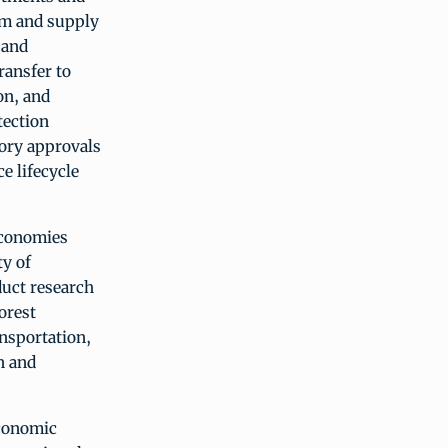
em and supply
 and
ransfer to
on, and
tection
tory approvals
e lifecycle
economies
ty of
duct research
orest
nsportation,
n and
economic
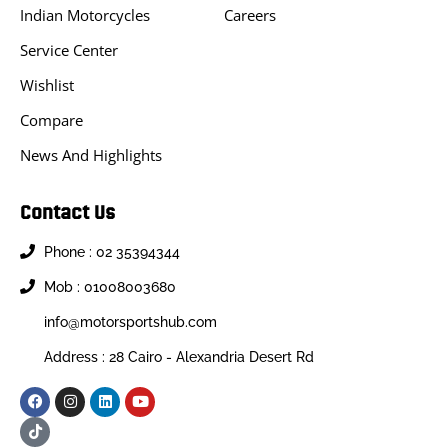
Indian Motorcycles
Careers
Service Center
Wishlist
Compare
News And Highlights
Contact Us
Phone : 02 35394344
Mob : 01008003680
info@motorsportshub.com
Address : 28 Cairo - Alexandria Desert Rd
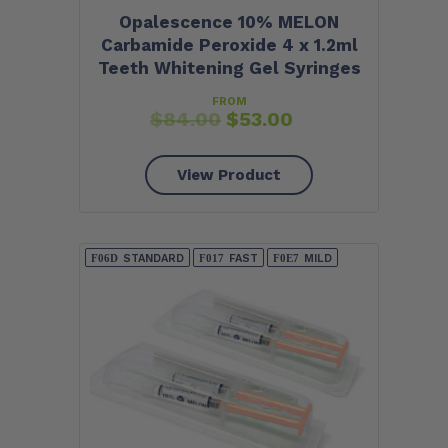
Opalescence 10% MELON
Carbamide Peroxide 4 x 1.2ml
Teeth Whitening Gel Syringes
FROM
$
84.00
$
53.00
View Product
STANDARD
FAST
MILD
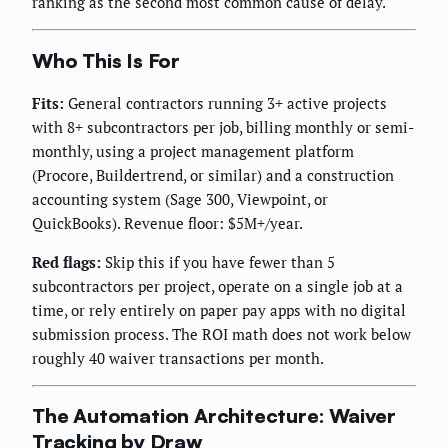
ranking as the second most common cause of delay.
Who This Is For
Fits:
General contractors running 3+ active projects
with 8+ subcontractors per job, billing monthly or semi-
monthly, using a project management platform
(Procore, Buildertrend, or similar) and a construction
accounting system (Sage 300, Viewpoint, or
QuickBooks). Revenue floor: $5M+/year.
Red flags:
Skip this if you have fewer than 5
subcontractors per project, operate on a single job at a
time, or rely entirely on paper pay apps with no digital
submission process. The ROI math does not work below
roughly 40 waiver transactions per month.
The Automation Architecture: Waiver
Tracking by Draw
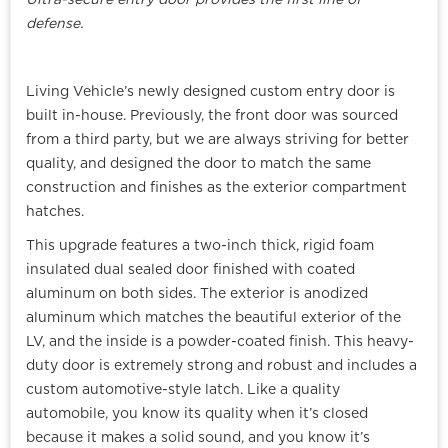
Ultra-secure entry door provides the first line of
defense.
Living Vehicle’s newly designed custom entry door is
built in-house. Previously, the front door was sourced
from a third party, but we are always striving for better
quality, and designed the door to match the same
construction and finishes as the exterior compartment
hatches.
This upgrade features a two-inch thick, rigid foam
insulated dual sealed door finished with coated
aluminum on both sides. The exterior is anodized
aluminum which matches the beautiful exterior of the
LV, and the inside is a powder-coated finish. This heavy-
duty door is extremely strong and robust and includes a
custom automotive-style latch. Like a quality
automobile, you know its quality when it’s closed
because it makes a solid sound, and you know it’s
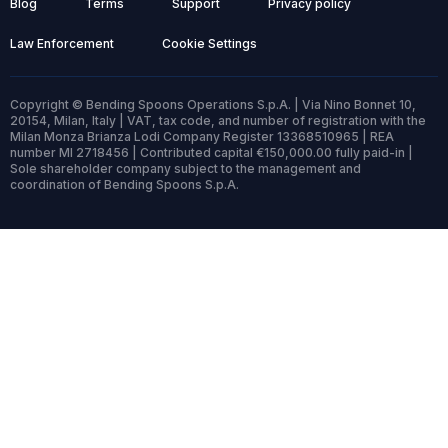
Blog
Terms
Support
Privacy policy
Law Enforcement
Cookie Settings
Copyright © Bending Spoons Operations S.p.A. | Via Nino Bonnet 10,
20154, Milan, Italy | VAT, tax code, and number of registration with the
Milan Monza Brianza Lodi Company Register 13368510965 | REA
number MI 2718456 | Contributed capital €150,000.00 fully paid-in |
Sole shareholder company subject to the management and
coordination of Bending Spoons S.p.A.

· · · · · · ·

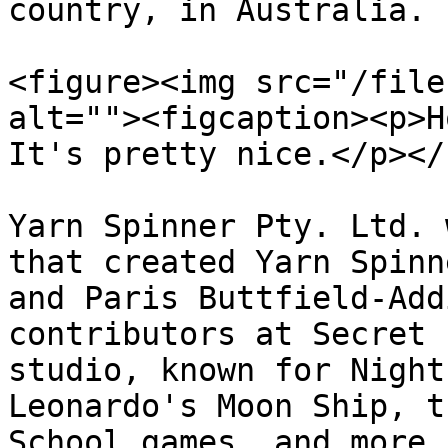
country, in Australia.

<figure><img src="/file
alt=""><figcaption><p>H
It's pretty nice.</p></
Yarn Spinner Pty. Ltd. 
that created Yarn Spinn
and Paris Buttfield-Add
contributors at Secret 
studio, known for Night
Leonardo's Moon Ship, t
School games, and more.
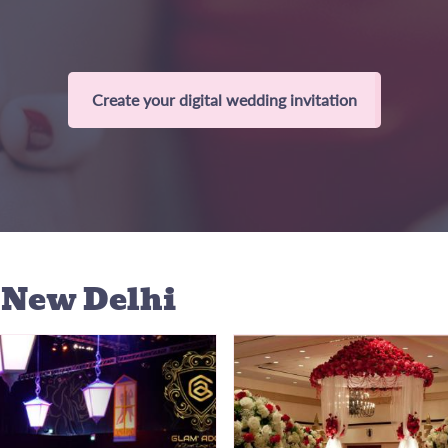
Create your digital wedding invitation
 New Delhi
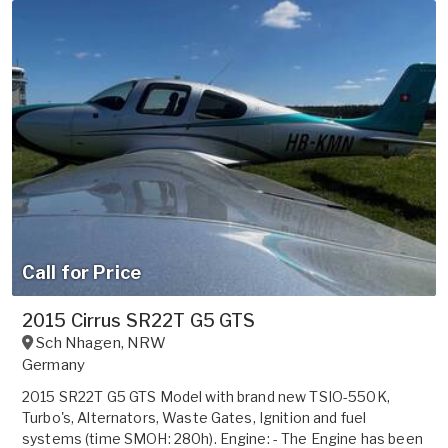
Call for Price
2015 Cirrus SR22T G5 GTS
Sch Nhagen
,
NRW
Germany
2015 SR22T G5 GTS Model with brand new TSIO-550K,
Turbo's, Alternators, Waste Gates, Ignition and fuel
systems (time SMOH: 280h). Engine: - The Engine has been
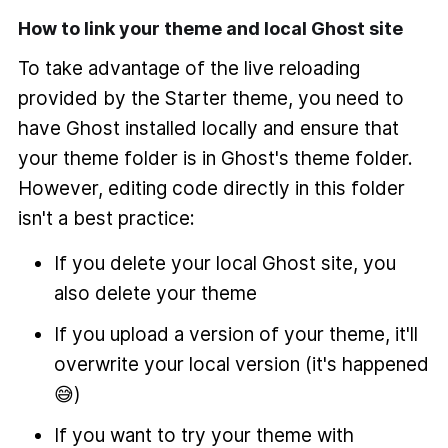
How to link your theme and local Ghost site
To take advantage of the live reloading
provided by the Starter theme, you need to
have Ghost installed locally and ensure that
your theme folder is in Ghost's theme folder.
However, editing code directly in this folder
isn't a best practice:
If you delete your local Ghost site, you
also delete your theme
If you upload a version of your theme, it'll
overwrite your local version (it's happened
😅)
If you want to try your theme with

· · · · · · ·

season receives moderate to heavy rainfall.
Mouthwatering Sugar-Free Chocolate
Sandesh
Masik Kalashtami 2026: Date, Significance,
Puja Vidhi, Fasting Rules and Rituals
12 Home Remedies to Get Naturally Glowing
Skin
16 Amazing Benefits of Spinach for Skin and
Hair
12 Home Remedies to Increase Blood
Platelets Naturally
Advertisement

· · · · · · ·

● **Exercise brief**
What lines hold the string "that"? Pick them out of the data.

● **Answer space**
that created Yarn Spinn
have Ghost installed locally and ensure that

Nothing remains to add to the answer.